My Book of Sorrows
Several of my friends have kids with Autism or Asperser’s.
It used to be caused by Moms called Refrigerator Moms because they were cold
and unresponsive, then we blamed vaccinations, and now . . .? I’d like to think
its corn syrup. This is how to start a rumor.
Or maybe things just happen. Out of our control.
I’ve always felt empathy for these children. The quirky ones
with idiosyncrasies. The collector, the hoarder, the obsessive kid addicted to
Legos.
When I was 8 or 9 I got on a kick, cutting the vital
statistics, records of births and deaths, out of the newspaper, and taping them
into a notebook. I was looking for patterns. I created a graph—probably I
called it research. Who knows what I was trying to prove. Perhaps I wondered
what the ratio of boys to girls was or what day of the week produced the most
births or even the most fertile month.
Anyway, I kept track of this until my mother swept up my
notebooks—which to her looked like clutter—and threw them out.
If this was the only time it happened I would understand,
but my mother had a pattern of tossing notebooks I’d written in or sheaves of
paper stacked on my desk in my room. Somehow her moments of frustration always
ended in her “cleaning” up poetry or novels or prose projects I’d been working
on.
As a kid I had a feeling that many things were out of my
control.
After vital statistics I graduated to another kind of
clippings—these I hid away, tucked in between the pages of a Girl Scout
Handbook. (I loved the newspaper. It was a world outside of my world. Just last
week I found a newspaper in the dining room and cut articles out of it. It felt
like old times.)
It started randomly with a news story about a poor mom
living in downtown Dayton
in a slum house. She’d put her baby down to sleep at night and woke up to find
rats biting her infant. There was a picture of a child sitting on her lap its
face swollen and mottled. You see the incident is still engraved in my memory.

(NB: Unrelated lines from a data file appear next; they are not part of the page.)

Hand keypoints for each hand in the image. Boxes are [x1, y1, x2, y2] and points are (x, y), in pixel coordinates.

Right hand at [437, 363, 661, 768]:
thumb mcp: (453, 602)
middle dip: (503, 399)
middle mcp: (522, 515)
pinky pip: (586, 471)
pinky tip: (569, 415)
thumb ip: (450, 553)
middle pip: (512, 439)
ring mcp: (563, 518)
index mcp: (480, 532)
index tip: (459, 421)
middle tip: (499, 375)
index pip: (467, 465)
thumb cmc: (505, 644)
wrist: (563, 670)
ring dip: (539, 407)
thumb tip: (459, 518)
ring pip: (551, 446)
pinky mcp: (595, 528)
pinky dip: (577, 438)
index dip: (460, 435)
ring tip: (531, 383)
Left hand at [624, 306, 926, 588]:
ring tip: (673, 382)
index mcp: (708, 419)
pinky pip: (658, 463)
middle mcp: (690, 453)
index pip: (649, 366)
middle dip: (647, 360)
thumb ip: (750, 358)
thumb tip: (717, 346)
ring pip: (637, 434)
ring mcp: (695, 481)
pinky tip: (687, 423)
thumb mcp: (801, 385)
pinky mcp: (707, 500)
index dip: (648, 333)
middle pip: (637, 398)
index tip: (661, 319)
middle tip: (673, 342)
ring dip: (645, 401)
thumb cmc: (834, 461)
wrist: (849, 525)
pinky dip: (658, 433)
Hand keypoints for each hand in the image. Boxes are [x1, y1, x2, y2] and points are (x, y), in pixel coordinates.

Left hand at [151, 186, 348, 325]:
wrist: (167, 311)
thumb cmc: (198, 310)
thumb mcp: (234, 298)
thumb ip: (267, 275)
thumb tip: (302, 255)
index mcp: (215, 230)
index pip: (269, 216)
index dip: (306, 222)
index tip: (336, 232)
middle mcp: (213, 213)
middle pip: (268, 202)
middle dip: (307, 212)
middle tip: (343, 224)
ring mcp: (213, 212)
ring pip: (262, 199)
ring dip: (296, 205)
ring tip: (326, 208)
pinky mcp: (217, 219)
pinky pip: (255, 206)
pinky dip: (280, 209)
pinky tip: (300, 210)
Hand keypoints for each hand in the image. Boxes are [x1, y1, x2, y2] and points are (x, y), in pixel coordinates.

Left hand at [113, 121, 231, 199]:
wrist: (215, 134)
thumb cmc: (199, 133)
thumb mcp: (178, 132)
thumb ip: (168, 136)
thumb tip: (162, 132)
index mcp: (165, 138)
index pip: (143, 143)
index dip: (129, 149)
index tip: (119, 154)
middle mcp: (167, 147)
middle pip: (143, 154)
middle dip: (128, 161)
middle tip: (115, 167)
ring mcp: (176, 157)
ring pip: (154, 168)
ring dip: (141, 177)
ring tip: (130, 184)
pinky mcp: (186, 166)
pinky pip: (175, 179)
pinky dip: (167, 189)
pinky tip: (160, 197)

House fires. Young girls kidnapped and found later dead. Car
wrecks—a group of nine teens killed on the way to a dance. I buried the Girl
Scout handbook behind my shoes in the back of the closet. Sometimes at night
before bed I’d pull them out and read through them. It was my book of sorrows.
Things happened, beyond my control. Each tragedy confirmed
that.
I still have this particular scrapbook. And, lately, I’ve
begun to think about looking for it in our storage unit—mixed in with all the
bits and pieces I’ve saved from my daughter, her schoolwork, notes she wrote to
me, and the little stories she used to write.